Reproduce the lines below word for word, from the line that contains "- **Suggested fix" through the end of the records.
+-------+
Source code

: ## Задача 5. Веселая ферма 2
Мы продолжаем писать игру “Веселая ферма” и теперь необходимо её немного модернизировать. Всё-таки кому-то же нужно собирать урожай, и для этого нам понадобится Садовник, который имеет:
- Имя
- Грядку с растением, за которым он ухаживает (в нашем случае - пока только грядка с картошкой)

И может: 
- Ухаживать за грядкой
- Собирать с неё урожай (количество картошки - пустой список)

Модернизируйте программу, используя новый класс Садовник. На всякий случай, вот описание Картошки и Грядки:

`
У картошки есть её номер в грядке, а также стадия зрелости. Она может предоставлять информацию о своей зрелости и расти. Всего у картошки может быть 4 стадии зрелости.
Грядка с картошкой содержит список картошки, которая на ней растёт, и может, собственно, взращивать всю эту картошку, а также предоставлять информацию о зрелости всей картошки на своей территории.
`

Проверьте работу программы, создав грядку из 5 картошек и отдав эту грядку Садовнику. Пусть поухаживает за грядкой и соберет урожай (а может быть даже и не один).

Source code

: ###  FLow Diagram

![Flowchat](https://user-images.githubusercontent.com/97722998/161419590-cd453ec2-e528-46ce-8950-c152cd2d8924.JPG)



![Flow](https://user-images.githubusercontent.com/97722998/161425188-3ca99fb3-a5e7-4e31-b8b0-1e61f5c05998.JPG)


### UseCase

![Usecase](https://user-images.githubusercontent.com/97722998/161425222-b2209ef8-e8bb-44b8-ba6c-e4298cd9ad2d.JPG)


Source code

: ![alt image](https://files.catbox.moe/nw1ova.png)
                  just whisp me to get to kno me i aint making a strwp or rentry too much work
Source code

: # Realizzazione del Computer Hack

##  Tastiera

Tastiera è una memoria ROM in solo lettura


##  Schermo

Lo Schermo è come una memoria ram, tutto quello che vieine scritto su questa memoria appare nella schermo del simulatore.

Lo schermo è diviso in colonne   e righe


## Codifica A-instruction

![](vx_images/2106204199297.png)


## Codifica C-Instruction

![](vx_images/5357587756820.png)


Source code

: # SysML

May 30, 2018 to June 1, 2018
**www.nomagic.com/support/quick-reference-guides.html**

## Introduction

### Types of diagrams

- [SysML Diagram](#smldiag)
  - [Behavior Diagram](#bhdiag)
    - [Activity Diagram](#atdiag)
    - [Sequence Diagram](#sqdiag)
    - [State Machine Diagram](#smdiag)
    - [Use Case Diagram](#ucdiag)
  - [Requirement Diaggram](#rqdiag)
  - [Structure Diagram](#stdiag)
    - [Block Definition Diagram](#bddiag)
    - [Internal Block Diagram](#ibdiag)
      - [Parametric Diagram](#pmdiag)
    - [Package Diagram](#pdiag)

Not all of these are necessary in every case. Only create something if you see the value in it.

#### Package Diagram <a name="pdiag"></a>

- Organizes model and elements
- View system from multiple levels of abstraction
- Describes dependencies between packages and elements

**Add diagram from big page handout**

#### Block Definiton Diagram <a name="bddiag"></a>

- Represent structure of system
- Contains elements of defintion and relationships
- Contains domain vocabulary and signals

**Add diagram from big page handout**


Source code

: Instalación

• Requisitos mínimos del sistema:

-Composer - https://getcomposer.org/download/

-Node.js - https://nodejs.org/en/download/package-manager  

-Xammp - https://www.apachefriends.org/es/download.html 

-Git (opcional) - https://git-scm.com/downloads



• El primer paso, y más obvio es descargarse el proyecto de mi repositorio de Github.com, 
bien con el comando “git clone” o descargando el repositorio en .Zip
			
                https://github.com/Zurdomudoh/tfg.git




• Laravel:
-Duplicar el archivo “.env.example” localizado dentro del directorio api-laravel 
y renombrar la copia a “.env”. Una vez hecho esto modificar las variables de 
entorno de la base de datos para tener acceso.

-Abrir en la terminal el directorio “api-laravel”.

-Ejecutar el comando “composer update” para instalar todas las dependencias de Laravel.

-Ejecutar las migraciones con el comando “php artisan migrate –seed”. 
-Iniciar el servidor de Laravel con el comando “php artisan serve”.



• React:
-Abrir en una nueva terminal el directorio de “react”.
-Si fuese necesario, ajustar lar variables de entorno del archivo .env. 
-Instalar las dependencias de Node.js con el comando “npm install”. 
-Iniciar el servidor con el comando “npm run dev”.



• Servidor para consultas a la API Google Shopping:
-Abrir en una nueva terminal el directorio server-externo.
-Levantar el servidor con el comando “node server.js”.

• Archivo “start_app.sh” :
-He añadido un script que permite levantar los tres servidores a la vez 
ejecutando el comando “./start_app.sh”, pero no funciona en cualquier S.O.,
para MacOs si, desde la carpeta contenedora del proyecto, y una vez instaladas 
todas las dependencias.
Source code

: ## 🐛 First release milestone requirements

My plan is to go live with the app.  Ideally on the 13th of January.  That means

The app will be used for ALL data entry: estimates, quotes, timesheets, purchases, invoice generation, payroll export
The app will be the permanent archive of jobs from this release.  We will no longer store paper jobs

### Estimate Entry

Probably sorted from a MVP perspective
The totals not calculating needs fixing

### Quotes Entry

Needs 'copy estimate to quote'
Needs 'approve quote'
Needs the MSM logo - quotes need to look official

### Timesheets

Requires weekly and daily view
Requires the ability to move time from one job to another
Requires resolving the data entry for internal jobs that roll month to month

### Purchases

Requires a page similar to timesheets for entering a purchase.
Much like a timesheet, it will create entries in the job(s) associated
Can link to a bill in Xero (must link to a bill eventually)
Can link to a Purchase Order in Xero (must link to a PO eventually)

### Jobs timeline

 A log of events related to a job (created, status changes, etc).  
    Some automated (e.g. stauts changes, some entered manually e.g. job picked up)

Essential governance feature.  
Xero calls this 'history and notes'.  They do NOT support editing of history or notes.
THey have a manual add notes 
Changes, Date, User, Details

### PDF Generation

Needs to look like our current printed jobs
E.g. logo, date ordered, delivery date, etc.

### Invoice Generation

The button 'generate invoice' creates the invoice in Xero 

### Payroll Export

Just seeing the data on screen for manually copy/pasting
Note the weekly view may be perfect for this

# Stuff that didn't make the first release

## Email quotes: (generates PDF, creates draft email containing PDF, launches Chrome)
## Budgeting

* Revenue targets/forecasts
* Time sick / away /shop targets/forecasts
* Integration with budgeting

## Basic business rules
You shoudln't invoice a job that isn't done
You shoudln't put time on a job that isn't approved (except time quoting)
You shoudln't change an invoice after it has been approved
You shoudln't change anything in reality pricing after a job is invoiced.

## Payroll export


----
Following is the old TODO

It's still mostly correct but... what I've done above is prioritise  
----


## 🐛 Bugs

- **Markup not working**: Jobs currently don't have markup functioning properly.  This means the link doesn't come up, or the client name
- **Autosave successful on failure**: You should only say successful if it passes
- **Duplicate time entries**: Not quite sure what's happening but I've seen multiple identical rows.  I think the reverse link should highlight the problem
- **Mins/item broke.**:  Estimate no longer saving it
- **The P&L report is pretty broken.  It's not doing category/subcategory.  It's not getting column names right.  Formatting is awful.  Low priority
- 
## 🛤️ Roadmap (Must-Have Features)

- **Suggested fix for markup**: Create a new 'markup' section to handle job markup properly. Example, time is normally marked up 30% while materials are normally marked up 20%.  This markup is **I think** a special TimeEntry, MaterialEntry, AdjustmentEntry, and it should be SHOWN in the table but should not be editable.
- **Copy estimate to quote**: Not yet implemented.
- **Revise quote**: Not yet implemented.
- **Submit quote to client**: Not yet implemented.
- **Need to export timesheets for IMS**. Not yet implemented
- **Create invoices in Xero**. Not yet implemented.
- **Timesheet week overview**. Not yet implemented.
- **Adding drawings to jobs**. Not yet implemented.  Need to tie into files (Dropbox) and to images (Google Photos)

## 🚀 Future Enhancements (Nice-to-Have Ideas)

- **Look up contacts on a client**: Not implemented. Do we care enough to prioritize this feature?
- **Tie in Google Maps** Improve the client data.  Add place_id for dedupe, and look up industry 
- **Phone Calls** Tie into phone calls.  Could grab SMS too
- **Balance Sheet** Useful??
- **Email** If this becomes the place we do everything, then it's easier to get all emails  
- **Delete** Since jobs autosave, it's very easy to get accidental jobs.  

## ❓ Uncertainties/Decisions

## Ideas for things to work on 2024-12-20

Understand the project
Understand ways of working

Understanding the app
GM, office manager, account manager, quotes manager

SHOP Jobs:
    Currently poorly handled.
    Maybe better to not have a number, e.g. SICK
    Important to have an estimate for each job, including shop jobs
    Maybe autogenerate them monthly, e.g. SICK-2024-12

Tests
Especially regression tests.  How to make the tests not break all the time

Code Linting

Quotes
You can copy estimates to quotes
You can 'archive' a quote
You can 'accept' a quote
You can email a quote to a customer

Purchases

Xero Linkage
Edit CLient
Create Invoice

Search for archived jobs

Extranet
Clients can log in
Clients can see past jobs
+-------+
◆ **RESPONSE BELOW**
- **Suggested fix for markup**: Create a new 'markup' section to handle job markup properly. Example, time is normally marked up 30% while materials are normally marked up 20%.  This markup is **I think** a special TimeEntry, MaterialEntry, AdjustmentEntry, and it should be SHOWN in the table but should not be editable.
- **Copy estimate to quote**: Not yet implemented.
- **Revise quote**: Not yet implemented.
- **Submit quote to client**: Not yet implemented.
- **Need to export timesheets for IMS**. Not yet implemented
- **Create invoices in Xero**. Not yet implemented.
- **Timesheet week overview**. Not yet implemented.
- **Adding drawings to jobs**. Not yet implemented.  Need to tie into files (Dropbox) and to images (Google Photos)

## 🚀 Future Enhancements (Nice-to-Have Ideas)

- **Look up contacts on a client**: Not implemented. Do we care enough to prioritize this feature?
- **Tie in Google Maps** Improve the client data.  Add place_id for dedupe, and look up industry 
- **Phone Calls** Tie into phone calls.  Could grab SMS too
- **Balance Sheet** Useful??
- **Email** If this becomes the place we do everything, then it's easier to get all emails  
- **Delete** Since jobs autosave, it's very easy to get accidental jobs.  

## ❓ Uncertainties/Decisions

## Ideas for things to work on 2024-12-20

Understand the project
Understand ways of working

Understanding the app
GM, office manager, account manager, quotes manager

SHOP Jobs:
    Currently poorly handled.
    Maybe better to not have a number, e.g. SICK
    Important to have an estimate for each job, including shop jobs
    Maybe autogenerate them monthly, e.g. SICK-2024-12

Tests
Especially regression tests.  How to make the tests not break all the time

Code Linting

Quotes
You can copy estimates to quotes
You can 'archive' a quote
You can 'accept' a quote
You can email a quote to a customer

Purchases

Xero Linkage
Edit CLient
Create Invoice

Search for archived jobs

Extranet
Clients can log in
Clients can see past jobs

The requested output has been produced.